### WHAT IS NEEDED
All of the data below should be printed again exactly, pictures excluded.

*** INFORMATION SHOWN ***

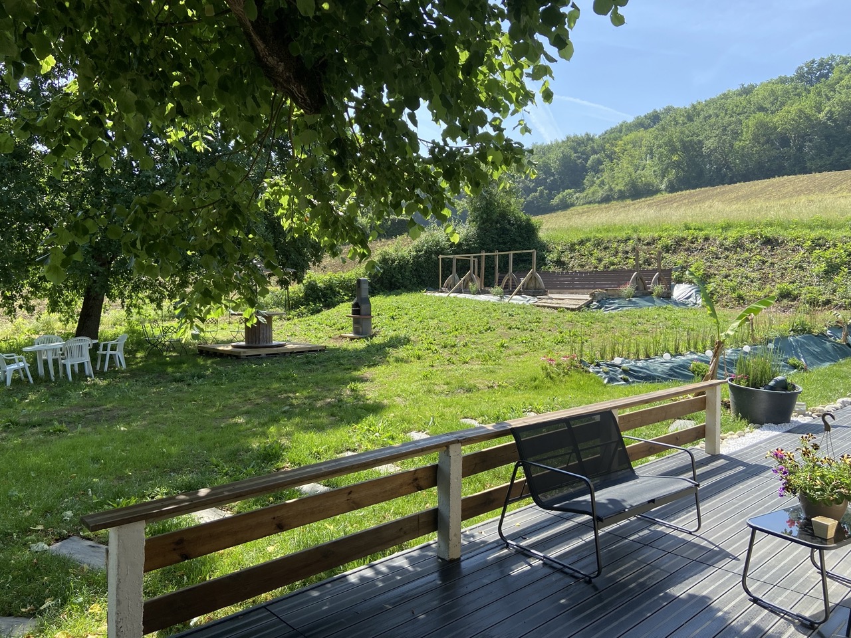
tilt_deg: -2.3
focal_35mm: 26
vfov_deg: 53.1
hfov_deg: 67.3
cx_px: 426
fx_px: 639
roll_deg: +0.1
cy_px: 319
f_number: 1.8
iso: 32
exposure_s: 1/890
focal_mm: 4.25
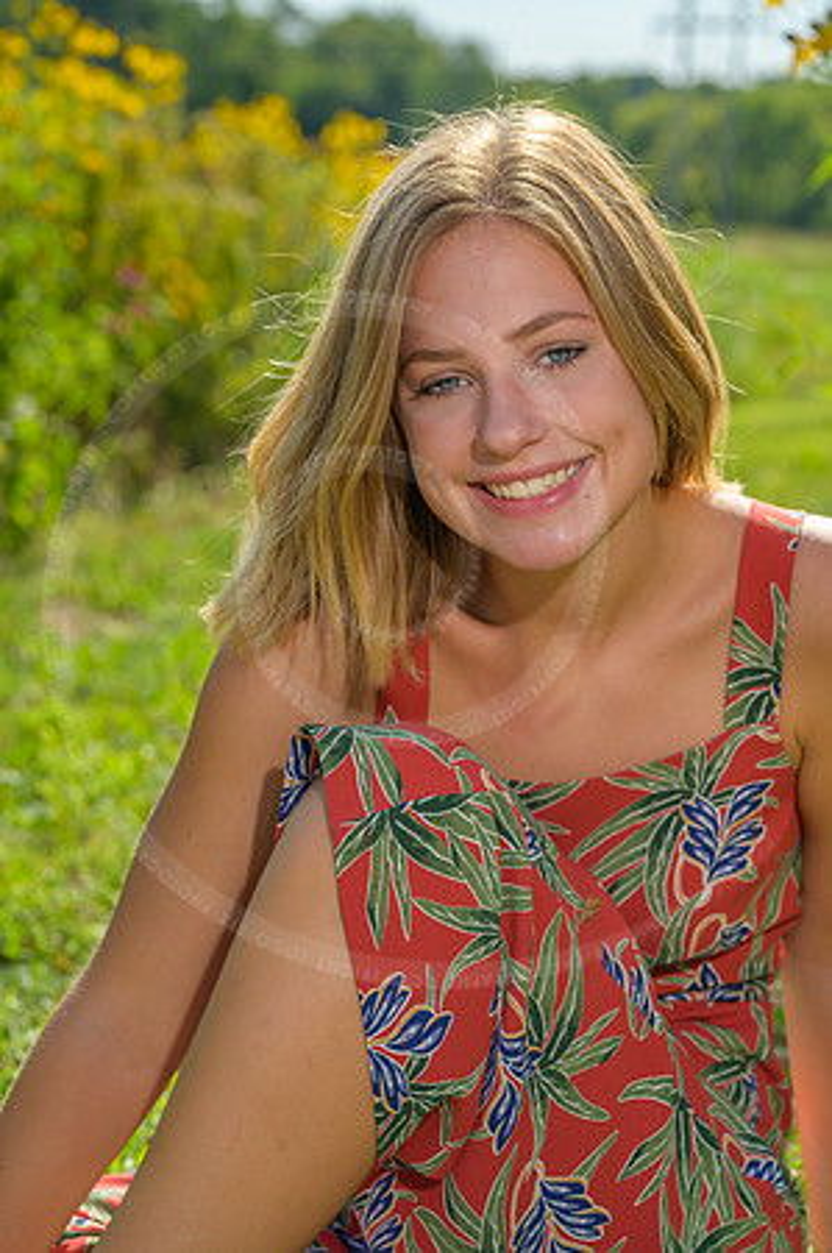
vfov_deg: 23.9
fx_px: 2953
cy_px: 626
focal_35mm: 85
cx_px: 416
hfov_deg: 16.0
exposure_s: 1/1600
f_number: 5.6
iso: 200
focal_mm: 85
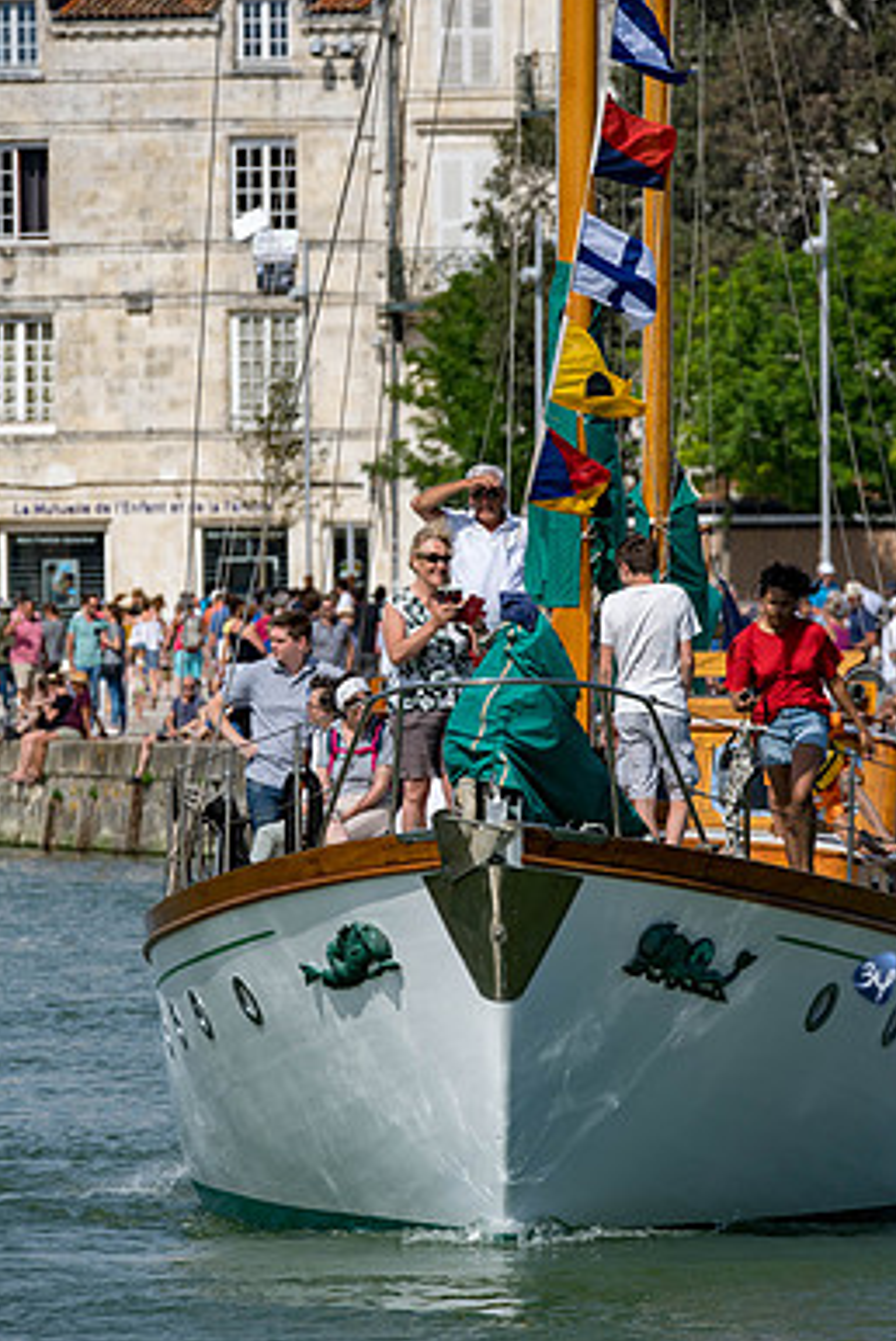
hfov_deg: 3.0
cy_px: 684
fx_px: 17365
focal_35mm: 466
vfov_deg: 4.4
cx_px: 486
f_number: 11
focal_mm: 400
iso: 280
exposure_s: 1/800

***

### RESPONSE TO THIS EXERCISE
tilt_deg: -2.3
focal_35mm: 26
vfov_deg: 53.1
hfov_deg: 67.3
cx_px: 426
fx_px: 639
roll_deg: +0.1
cy_px: 319
f_number: 1.8
iso: 32
exposure_s: 1/890
focal_mm: 4.25
vfov_deg: 23.9
fx_px: 2953
cy_px: 626
focal_35mm: 85
cx_px: 416
hfov_deg: 16.0
exposure_s: 1/1600
f_number: 5.6
iso: 200
focal_mm: 85
hfov_deg: 3.0
cy_px: 684
fx_px: 17365
focal_35mm: 466
vfov_deg: 4.4
cx_px: 486
f_number: 11
focal_mm: 400
iso: 280
exposure_s: 1/800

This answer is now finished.